Giorgia Meloni returned to Palazzo Chigi yesterday after a two week holiday between Puglia and Albania. During the Prime Minister’s party The Brethren of Italy are reorganizing part of their structure Internally and the government is preparing for its second economic maneuver, the first Council of Ministers meeting is scheduled for Monday. According to government sources, there will be a “light” version.
Among the hottest topics are the expensive fuel (on the A-21 Turin-Piacenza there are top values per portion of 2.8 euros per liter), or the high consumption tax. Undersecretary of State of the Lega Nord Claudius Durigon In recent days he has suggested the possibility of a “first filing” using the higher VAT revenues. But not all centre-right parties agree with this interference. Maurizio Lupi For example, Noi Moderati told RaiNews24 of the Rimini meeting that this intervention: “It would be irresponsible. It costs 1 billion euros and is a horizontal cut that applies to those who have cars with large engines and to those who earn 1,200 euros and has a small car. Better to focus that billion to help people in need. Either we understand that or the flags won’t fly anymore.”

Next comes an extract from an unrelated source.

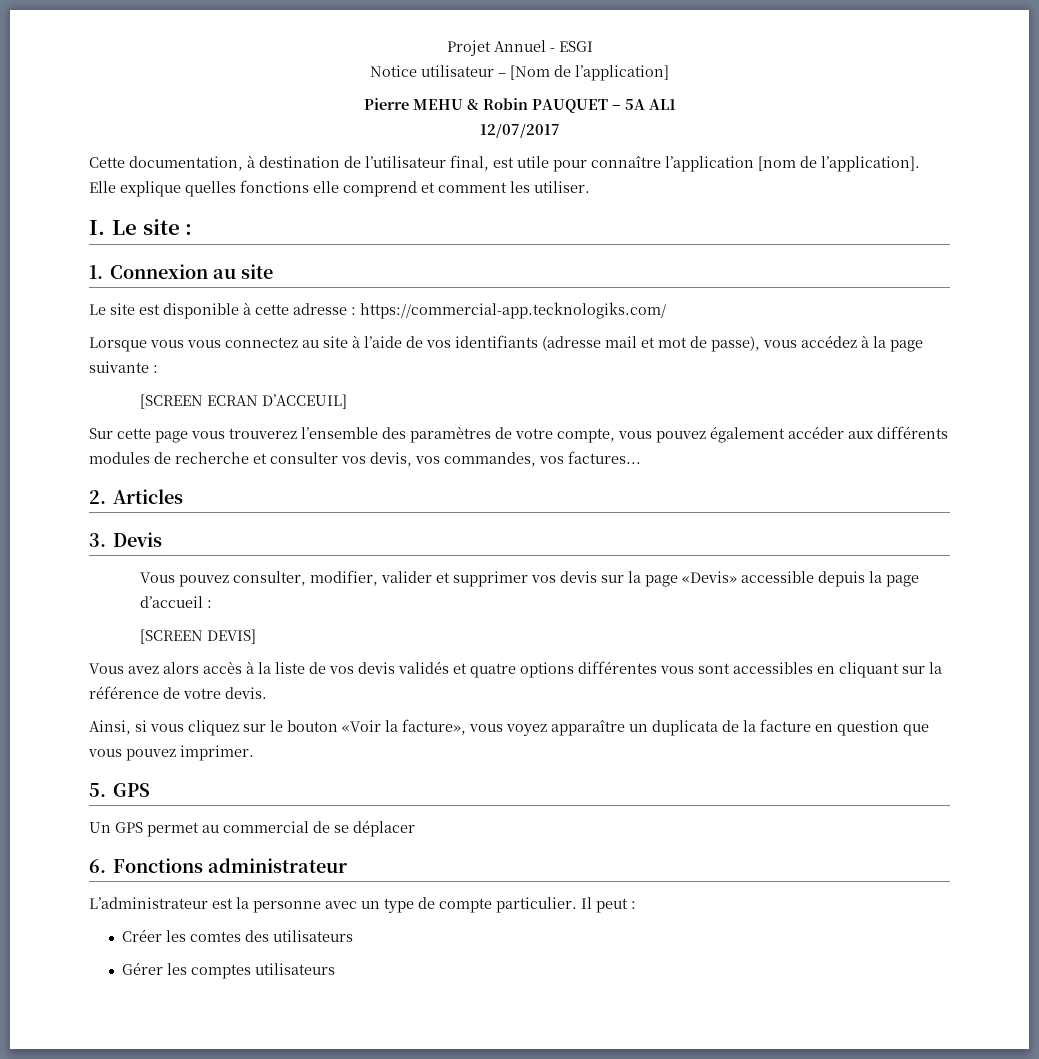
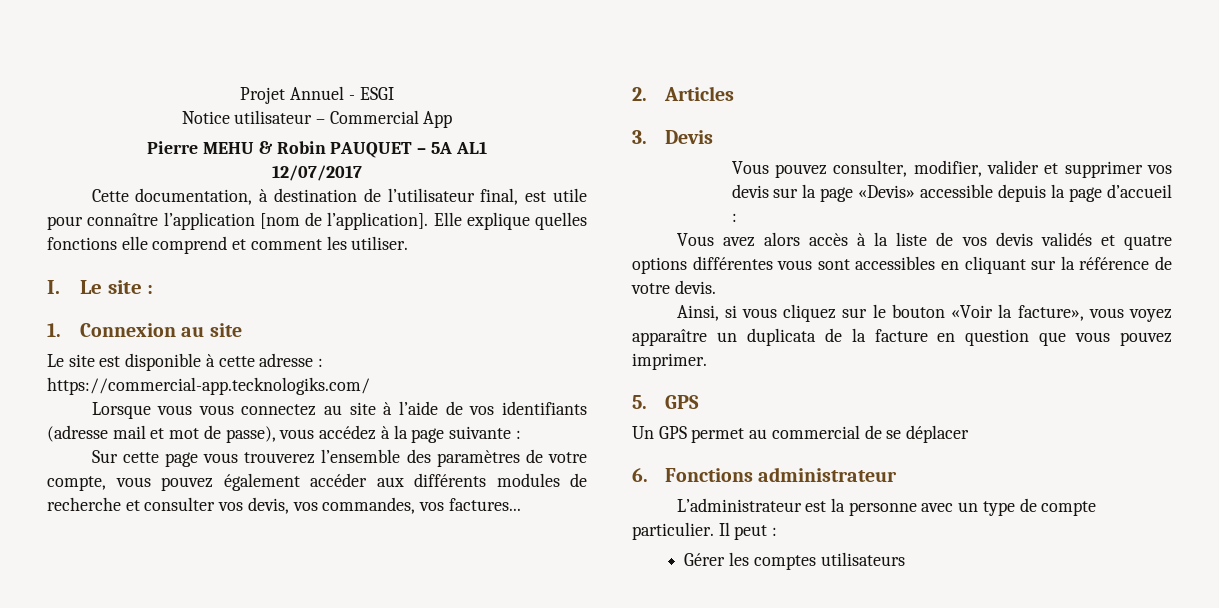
[510,65,669,81] [Nom de l’application] -> [329,110,453,128] Commercial App
[139,394,347,409] // [SCREEN ECRAN D’ACCEUIL] -> (521, 434) none
[139,629,256,644] // [SCREEN DEVIS] -> (737, 217) none
[121,929,353,942] // Créer les comtes des utilisateurs -> (778, 531) none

So it’s not easy to untie the knot. Just as the decisions for the fall maneuver, where the ceiling is running low, will not be easy. A majority summit is planned for this on Monday, September 4th. So far, 6-7 billion euros are available, a total of around 30 should be necessary.
That hangs over all of that stability pact: Europe’s fiscal rules, which were relaxed during the pandemic, need to be reformed, but without an agreement, which currently does not exist, the old rules are returning.
Giorgia Meloni is due to meet Greek Prime Minister Kyriakos Mitsotakis in Athens on Tuesday and this issue will be at the heart of the search for an allied side. Migrants are also a very hot dossier that Meloni wants to share with Greece. Rome and Athens agree that they call on the European Union to deal with this at Community level.
The Brussels proposal to renew the Stability Pact
In April, the European Commission presented this proposal:
- Countries with deficits over 3% and debts over 60% must submit individual repayment plans. Brussels will set out a “technical path” to deleveraging with a commitment to cut deficits by at least 0.5% a year.
- Pending strategic investments (green, digital and defence) and reforms, the plan could be extended to seven years
- Deviations from plan automatically trigger an excessive deficit infringement procedure
- States must pay semi-annual fines of 0.05% cumulative up to 0.5%.
- The expected penalties have so far been 0.2% of GDP, so high that no country has been asked to pay these penalties.